Deadly Alliance by Kathleen Rowland—
Finbar Donahue, former Army Ranger, walked on the wild side in Iraq, but now he lives in the shadows. After his evasive partner, Les, was shot in a random drive-by, Finn discovers cash is siphoned monthly. He fights to keep his investment company afloat. When the late partner’s girlfriend, Amy Kintyre, applies for his bookkeeping job, Finn suspects she knows about his company drain and hires her.
Amy needs a nine-to-five with free evenings and weekends to get her fashion design business back on track. She unearths Les’ s secret bank account and alerts Finn. Freezing of the money laundering account sets off havoc within an Irish gang. Amy witnesses a gang fight between a brutal ISIS fundraising organization and the Irish. Desperate to escape a stalker’s crosshairs, she seeks refuge with Finn. As danger heats up, sparks fly hotter.
1. Nickname: Finn. My full name is Finbar Michael Donahue.
2. Job: I own my own investment company, but who’s the chickenshit stealing money from me?
3. Level of schooling: B.A. in finance, former Army Ranger. That was when I targeted the enemy.
Bio and Links—Kathleen Rowland
Book Buyers Best finalist Kathleen Rowland is devoted to giving her readers fast-paced, high-stakes suspense with a sizzling love story sure to melt their hearts. Kathleen used to write computer programs but now writes novels. She grew up in Iowa where she caught lightning bugs, ran barefoot, and raced her sailboat on Lake Okoboji. Now she wears flip-flops and sails with her husband, Gerry, on Newport Harbor but wishes there were lightning bugs in California.
Kathleen exists happily with her witty CPA husband, Gerry, in their 70’s poolside retreat in Southern California where she adores time spent with visiting grandchildren, dogs, one bunny, and noisy neighbors. While proud of their five children who’ve flown the coop, she appreciates the luxury of time to write while listening to demanding character voices in her head.
Amy entered the bathroom and faced a door opposite, the entrance to the Harp Hotel on the Lake. No wonder this bathroom was elegant. Waffle towels and an assortment of fragrance mists, lotions, and a milk-glass, soap pump sat on a green-marble counter next to a vintage-looking faucet. If she weren’t in a hurry, she’d spray herself with the cologne in the shamrock container.
There were two large stalls, and she peeked under the shiny white doors to make sure she wouldn’t intrude upon someone. After making sure it was empty, she headed in and hung her little handbag on a hook. About to use the toilet, she heard muffled voices. Wasn’t she alone?
Glancing upward, she spotted a vent. The voices came from a room in the hotel. Did she hear strong words? She stepped onto the toilet seat and stood on tiptoes, straining to raise herself even higher.

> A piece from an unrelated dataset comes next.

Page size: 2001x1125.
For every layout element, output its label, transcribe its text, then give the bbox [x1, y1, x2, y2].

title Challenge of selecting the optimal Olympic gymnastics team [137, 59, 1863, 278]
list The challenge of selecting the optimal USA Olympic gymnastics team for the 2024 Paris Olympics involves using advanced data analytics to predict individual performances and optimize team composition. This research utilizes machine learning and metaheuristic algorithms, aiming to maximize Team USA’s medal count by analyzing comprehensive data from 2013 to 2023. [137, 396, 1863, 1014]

As she peered through the vent, she realized she was looking over a balcony and onto a large conference room. This bathroom, on the second level of the parking structure, was level with the hotel’s mezzanine.
About twenty feet below, the marble floor gleamed up at her, but the scene was far from friendly business. A half-dozen men wore turbans and black, body armor with the Takbir insignia embroidered on them. The symbol, hard to ignore this year, was white Arabic writing on their rolling-sand motif flag and displayed with every hostage crisis. Flowing robes extended half-way below their shins.
The robed men surrounded four men seated with their hands on a round table. These men were held captive, she was certain. The two facing her wearing Claddagh rings on their third fingers had visited Les. The rings married them, molded them into a brotherhood. Whether they wore suits or the Levis they’d worn on their visit, they bound together by a code of violence and silence. For years the Waterfront Roached remained an impenetrable and unstoppable force. Until now.
The Irish Mafioso appearance was as easy to recognize as the Takbir terrorists. In her hometown of Long Beach, the Waterfront Roaches went about their business in match-match suits. The Irish Kings of Cocaine ruled the warehouse district. After scrutinizing the backs of the other two suits, one wore a fedora identical to the Irish mobster at the coffee shop. Next she zeroed in on the other man with slicked back, silver hair who’d visited Les at their condo. Was an Islamic gang taking over the Irish mob’s territory?
Fearing they’d see her, she cringed, but the thugs were far below. Concentrating, she tried to make out what was happening down there. She looked through the vent. A sword gleamed upward.